Full disclosure: I’ve been married for almost twenty-two years and still haven’t figured marriage out yet.
Also FYI: most of the conflicts we have in our marriage are my fault. Really. I’m not exaggerating or being self-deprecating in any way. I am impossible to live with.
Thus why it is one of my core Ideal Life themes.
My husband is generally an easygoing guy. I am the exact opposite of what could be viewed as easygoing. My husband genuinely loves me and wants to make me happy. I am constantly upping the ante about what it would take to show me he loves me and shifting the focus on what would make me happy. Mix in my inability to express my wants and desires and we have a recipe for relationship disaster. Easygoing, funny, smart, handsome he may be: mind reader he is not.
Thank goodness he is easygoing, or things would explode way way way more often than they do. One thing is for certain: it is usually my fault when it does.
Becoming a student of the one we love
I have said this before, but I like to view loving people as a study of what makes them tick. This is as true for my scalawags as it is with my spiritual life as it is for my marriage. The more I know about the people I love, the more I understand that their reactions or behaviors don’t just exist to irritate me (ahem), but that they come from somewhere that has nothing to do with me.
When my husband and I first got married, I didn’t realize how much grading of papers he would have to do as a philosophy teacher. I also didn’t realize how much he hated grading papers. He was overwhelmed and irritable about it, and because I was who I am, I was certain his irritation was with me. What did I know? I had been married like three months.
This set us off on a bad foot. I kept wanting to find solutions to his problem, when there is literally no solution I can help with: he just has to grade papers. What I should have done was nothing (said in the voice of Mike Birbiglia), and the least of these things I should have done was to worry that I was the problem, making it about me instead of about what it was: him doing his job.
Working on my marriage means working on myself
There are a few things my husband and I cannot talk about. The weather is one of them.

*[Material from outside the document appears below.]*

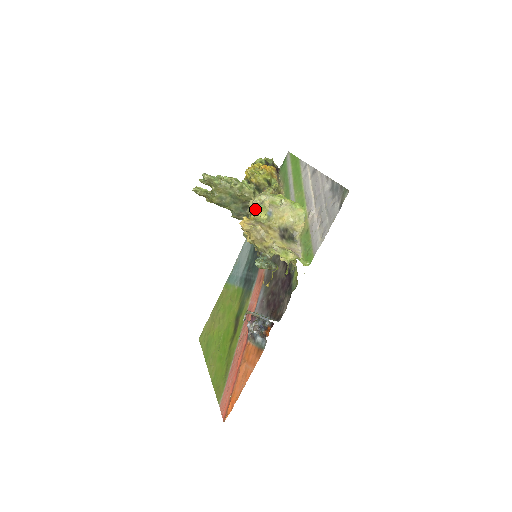
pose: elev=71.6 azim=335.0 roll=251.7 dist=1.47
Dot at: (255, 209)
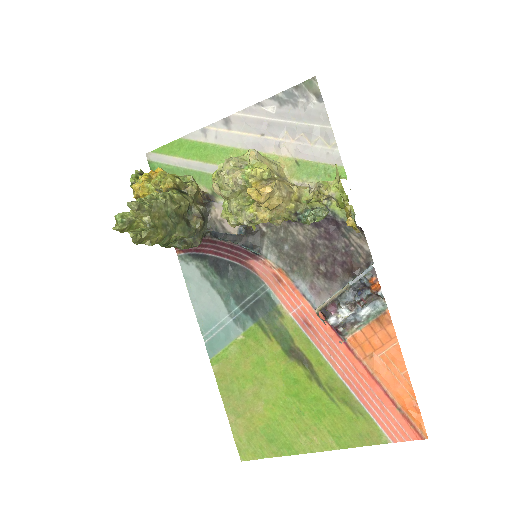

I have known him since 1997 and in twenty-four years, never once has he made a comment about the weather that hasn’t sent me into a tailspin of irritability. He grew up in the country, next door to farmers who also have this knack. They cannot talk about the weather (which should be the least offensive of all topics, can we agree?) without saying that whatever the current weather was, is wrong. It’s too wet, too dry, too windy, too stagnate, too hot, too cold. Ugh…I cringe just thinking about it.
It was not until last year that I got to thinking that my irritation on this subject was perhaps not healthy. Why could I not just let him contradict everything I say about the weather?
I will never change his take on the weather. He will always have something astounding to say about it. What I could do was stop getting pissed off about it. Stop taking being contradicted so personally. I could figure out why being contradicted about something as stupid as the weather made me so angry. (I’ll let you know when I figure that out.)
In my Ideal Life:
I am a person who:
- doesn’t expect my husband to read my mind
- knows how to best support my husband
- doesn’t take his overwhelm personally
- expresses my wants and desires clearly
- listens without thinking of the next thing I want to say
- always assumes he has good intentions
- is satisfied with what he can give
- supports him as a father
- doesn’t get angry talking about the weather
What is working? What isn’t working?
These questions usually require little digging when it comes time to answer them. When there are issues that recur cycle after cycle, they usually mean I need to do some soul-searching. I have learned to first look at myself when we have marriage problems. Start fixing the carpentry on my own attitude before trying to pluck a speck out of his eye.
There are structural issues to our marriage that require work…not everything is my fault and not everything can be fixed. This is where patience and the knowledge I have gleaned from my study of my husband is critical. When it comes time to address these structural issues, I can best know how to address them.
Conclusion
Although in the privacy of my own thoughts, I think that I would like to would want to weekly have a conversation like this with my husband, I know me. I know that I would not want to have to own up to all the ways I make us both miserable. This kind of slate cleaning would quickly become tiresome. For now, this exercise is the closest I can get to what my imagination could conjure up as an ideal situation.
In my Ideal Life, I don’t expect my husband to be a mind reader.